PROBLEM DETAILS
Find the word "lines" in the listing; pull out each line holding it.

MATERIALS PROVIDED
---*---

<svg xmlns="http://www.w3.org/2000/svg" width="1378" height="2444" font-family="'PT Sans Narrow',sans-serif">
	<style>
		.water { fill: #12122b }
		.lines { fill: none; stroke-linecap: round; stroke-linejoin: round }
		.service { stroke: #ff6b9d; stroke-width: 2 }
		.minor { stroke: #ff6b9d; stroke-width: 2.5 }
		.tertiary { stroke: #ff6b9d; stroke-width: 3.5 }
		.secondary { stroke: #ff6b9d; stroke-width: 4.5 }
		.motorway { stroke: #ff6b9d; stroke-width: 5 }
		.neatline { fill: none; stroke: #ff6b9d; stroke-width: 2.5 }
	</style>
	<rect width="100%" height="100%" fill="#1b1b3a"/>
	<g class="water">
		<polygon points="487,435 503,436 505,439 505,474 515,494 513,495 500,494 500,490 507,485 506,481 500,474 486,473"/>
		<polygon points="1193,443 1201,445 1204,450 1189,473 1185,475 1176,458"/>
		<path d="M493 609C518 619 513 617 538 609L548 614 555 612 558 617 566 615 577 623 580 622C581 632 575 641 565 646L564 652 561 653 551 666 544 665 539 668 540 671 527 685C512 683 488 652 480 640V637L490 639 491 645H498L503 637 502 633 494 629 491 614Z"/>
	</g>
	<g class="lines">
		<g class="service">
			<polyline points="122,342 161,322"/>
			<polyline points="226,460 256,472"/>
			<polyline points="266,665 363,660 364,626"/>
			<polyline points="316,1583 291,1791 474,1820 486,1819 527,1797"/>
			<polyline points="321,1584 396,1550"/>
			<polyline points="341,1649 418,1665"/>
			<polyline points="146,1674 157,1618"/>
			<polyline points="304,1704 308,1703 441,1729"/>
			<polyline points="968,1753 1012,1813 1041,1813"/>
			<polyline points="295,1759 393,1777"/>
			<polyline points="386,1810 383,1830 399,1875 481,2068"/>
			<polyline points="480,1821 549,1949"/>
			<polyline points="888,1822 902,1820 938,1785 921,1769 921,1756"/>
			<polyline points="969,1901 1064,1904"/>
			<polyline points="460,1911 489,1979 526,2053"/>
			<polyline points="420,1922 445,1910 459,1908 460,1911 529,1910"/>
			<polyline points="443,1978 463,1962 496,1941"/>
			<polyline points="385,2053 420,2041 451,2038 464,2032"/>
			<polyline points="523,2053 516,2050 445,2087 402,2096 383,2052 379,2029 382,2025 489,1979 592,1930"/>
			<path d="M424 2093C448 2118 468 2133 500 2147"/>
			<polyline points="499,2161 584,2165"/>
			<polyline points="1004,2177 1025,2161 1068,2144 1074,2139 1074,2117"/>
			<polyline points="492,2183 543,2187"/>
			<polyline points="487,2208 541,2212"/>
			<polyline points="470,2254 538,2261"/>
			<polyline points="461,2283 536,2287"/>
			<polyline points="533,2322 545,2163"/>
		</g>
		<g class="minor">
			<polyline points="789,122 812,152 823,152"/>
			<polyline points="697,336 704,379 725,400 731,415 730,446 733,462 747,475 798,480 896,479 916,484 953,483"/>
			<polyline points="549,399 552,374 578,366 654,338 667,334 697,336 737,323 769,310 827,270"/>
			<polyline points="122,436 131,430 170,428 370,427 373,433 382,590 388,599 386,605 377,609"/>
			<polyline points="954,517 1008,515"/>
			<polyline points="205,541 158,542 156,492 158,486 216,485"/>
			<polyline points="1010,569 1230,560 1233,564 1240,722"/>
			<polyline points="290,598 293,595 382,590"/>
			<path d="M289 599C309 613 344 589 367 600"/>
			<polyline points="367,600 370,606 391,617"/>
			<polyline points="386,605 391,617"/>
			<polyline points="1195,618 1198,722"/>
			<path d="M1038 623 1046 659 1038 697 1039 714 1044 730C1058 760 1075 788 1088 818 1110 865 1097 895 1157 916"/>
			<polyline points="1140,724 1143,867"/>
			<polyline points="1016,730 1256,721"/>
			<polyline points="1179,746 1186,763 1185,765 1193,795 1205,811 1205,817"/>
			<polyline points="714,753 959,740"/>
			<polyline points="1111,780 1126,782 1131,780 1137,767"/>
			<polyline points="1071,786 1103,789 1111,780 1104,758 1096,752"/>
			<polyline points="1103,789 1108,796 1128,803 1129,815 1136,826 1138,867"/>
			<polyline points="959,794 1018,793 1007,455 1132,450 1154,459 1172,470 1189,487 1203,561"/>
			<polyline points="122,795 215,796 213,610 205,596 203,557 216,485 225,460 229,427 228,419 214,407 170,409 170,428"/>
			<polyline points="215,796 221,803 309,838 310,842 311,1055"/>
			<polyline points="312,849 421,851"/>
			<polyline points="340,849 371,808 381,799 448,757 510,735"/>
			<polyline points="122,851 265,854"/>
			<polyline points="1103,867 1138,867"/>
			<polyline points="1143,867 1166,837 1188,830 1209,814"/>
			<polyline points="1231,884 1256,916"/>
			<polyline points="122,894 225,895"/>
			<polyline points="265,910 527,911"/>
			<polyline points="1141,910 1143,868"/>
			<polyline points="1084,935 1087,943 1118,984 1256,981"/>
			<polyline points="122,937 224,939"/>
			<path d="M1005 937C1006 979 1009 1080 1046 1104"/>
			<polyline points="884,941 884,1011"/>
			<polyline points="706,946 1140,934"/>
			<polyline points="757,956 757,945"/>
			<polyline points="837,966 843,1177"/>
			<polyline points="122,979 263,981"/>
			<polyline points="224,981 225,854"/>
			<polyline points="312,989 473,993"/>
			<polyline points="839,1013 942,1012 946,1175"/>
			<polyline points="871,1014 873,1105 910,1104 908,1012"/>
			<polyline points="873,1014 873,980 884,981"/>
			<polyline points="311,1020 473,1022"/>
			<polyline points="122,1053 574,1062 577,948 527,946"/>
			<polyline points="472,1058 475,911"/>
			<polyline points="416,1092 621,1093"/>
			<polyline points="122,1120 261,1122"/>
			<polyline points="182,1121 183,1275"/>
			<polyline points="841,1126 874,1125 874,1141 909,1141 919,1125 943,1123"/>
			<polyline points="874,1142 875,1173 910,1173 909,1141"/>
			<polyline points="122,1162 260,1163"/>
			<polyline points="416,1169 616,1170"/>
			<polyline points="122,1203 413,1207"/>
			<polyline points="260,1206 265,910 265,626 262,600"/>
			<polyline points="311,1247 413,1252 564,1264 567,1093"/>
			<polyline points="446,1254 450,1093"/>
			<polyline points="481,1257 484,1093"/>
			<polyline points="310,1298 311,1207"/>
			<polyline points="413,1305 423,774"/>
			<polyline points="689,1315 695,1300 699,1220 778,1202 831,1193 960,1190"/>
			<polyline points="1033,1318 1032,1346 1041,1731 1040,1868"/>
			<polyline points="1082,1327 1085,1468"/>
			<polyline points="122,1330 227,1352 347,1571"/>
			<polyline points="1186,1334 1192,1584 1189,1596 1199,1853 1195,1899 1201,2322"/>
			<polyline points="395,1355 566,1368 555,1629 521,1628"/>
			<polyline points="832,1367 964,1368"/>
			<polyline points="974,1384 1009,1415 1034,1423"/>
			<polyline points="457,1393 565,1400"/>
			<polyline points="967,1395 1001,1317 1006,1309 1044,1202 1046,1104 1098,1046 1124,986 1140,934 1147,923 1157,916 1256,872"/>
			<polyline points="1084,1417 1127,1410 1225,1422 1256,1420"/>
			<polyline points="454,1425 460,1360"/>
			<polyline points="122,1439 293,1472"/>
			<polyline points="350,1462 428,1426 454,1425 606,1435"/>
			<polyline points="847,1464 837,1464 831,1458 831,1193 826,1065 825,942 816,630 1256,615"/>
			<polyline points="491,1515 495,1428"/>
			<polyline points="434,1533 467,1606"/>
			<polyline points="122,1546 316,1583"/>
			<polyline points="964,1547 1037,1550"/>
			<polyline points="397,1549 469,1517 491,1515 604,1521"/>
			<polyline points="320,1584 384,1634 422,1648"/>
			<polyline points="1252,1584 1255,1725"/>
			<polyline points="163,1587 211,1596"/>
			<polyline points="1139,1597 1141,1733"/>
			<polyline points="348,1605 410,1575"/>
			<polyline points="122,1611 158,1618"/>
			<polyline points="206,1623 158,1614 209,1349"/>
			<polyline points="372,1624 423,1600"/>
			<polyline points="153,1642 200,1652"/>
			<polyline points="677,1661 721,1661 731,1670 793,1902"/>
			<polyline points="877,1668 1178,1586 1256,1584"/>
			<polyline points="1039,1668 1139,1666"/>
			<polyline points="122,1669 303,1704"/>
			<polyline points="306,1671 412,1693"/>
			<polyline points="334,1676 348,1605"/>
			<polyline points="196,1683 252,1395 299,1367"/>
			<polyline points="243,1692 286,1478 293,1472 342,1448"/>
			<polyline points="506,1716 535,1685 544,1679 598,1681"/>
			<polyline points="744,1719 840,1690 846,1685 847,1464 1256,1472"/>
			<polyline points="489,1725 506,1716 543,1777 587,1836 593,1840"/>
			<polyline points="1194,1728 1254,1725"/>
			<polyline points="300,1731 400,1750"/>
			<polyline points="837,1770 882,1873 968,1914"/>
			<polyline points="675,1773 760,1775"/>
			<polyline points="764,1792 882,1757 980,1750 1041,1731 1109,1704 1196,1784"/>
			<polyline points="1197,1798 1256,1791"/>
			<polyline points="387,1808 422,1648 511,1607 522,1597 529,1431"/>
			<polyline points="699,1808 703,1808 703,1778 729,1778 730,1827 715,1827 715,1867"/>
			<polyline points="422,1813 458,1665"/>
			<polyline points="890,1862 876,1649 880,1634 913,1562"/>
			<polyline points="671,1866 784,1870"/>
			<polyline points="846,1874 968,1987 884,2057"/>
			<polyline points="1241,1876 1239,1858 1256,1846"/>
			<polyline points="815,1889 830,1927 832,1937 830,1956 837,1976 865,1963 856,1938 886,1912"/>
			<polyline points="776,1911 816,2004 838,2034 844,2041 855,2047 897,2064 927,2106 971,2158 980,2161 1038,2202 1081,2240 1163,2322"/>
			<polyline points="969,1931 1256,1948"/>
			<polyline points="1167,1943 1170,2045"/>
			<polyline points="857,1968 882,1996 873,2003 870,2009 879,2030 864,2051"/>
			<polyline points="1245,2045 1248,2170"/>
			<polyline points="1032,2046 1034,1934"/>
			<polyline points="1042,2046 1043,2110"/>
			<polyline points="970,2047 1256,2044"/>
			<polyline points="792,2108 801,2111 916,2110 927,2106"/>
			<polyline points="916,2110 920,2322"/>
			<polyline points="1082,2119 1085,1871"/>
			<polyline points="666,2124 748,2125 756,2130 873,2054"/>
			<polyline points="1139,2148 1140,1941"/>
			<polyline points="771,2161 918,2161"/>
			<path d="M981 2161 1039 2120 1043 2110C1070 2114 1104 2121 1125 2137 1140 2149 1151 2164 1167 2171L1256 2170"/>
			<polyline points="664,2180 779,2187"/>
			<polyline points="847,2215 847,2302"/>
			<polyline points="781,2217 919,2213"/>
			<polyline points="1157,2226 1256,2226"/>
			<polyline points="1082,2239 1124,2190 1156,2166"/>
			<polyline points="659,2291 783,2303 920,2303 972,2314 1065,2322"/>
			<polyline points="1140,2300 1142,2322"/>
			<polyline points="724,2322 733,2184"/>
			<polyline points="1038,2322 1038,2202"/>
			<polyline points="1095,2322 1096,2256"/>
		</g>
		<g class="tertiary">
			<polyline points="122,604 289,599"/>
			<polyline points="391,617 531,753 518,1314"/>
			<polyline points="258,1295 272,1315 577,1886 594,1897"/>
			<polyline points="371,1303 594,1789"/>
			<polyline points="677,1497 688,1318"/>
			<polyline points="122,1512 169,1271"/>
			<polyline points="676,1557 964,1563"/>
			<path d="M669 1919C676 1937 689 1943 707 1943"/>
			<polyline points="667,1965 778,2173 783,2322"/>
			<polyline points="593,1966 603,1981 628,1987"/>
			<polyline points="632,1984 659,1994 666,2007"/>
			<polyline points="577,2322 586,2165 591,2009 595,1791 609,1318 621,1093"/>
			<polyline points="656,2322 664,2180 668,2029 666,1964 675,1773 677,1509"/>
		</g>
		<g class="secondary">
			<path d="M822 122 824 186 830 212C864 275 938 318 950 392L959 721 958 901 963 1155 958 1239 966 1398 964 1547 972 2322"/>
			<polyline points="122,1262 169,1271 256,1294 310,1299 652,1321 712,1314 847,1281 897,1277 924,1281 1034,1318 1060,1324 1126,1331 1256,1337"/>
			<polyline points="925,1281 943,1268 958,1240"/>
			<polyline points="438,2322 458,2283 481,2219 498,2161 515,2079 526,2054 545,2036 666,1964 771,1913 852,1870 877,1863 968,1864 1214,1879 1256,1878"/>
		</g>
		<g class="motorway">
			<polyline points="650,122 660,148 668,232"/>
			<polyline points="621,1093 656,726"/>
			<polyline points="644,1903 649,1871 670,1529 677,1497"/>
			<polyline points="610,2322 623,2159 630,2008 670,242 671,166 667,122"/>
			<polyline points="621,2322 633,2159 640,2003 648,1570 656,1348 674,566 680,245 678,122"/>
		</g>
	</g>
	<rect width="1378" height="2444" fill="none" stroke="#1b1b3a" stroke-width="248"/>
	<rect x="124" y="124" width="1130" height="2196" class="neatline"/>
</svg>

---*---

REPLY TO THE TASK
		.lines { fill: none; stroke-linecap: round; stroke-linejoin: round }
	<g class="lines">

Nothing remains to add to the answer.